* [Work to be completed] All lines with the word "oder" are to be found and copied from the listing.
::::::
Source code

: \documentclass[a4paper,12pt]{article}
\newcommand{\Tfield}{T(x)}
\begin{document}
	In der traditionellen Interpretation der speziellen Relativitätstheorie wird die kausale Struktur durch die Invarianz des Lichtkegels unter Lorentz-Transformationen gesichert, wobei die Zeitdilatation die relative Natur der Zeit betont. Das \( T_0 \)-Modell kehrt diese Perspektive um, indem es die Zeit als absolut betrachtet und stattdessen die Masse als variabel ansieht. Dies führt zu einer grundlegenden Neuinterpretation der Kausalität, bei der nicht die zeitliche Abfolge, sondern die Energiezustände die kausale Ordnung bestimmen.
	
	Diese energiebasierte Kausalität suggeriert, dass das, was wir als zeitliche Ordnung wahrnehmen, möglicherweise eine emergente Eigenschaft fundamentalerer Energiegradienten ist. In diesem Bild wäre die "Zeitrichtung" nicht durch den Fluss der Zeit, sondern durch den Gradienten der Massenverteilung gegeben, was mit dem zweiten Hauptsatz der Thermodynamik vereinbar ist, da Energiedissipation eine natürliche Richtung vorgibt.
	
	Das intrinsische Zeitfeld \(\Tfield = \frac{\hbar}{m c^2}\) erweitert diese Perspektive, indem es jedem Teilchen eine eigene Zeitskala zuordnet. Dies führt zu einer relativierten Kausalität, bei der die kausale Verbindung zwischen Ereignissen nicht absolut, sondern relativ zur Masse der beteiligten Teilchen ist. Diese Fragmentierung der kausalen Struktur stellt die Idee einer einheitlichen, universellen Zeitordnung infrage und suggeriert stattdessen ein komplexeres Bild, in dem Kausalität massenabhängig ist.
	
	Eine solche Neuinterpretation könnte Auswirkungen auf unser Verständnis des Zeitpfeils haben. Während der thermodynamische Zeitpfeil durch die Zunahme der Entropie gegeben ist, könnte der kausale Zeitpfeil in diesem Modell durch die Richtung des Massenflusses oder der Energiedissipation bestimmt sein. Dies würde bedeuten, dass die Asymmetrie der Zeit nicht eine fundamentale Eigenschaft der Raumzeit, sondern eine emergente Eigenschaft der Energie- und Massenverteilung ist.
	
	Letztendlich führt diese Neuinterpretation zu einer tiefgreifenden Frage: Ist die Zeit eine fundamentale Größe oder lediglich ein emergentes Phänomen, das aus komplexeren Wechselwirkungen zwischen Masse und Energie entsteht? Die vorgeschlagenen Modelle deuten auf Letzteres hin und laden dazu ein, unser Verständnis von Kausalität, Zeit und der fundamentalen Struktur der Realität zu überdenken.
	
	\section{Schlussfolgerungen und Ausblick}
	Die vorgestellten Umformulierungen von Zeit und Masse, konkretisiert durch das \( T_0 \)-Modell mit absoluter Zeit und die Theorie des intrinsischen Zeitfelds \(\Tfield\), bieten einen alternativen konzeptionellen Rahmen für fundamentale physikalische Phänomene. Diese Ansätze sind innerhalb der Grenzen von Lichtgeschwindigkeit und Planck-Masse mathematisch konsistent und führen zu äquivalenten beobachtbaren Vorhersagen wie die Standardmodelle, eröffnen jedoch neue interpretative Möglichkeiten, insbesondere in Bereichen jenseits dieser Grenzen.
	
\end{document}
::::::
* [Your solution]
	Eine solche Neuinterpretation könnte Auswirkungen auf unser Verständnis des Zeitpfeils haben. Während der thermodynamische Zeitpfeil durch die Zunahme der Entropie gegeben ist, könnte der kausale Zeitpfeil in diesem Modell durch die Richtung des Massenflusses oder der Energiedissipation bestimmt sein. Dies würde bedeuten, dass die Asymmetrie der Zeit nicht eine fundamentale Eigenschaft der Raumzeit, sondern eine emergente Eigenschaft der Energie- und Massenverteilung ist.
	Letztendlich führt diese Neuinterpretation zu einer tiefgreifenden Frage: Ist die Zeit eine fundamentale Größe oder lediglich ein emergentes Phänomen, das aus komplexeren Wechselwirkungen zwischen Masse und Energie entsteht? Die vorgeschlagenen Modelle deuten auf Letzteres hin und laden dazu ein, unser Verständnis von Kausalität, Zeit und der fundamentalen Struktur der Realität zu überdenken.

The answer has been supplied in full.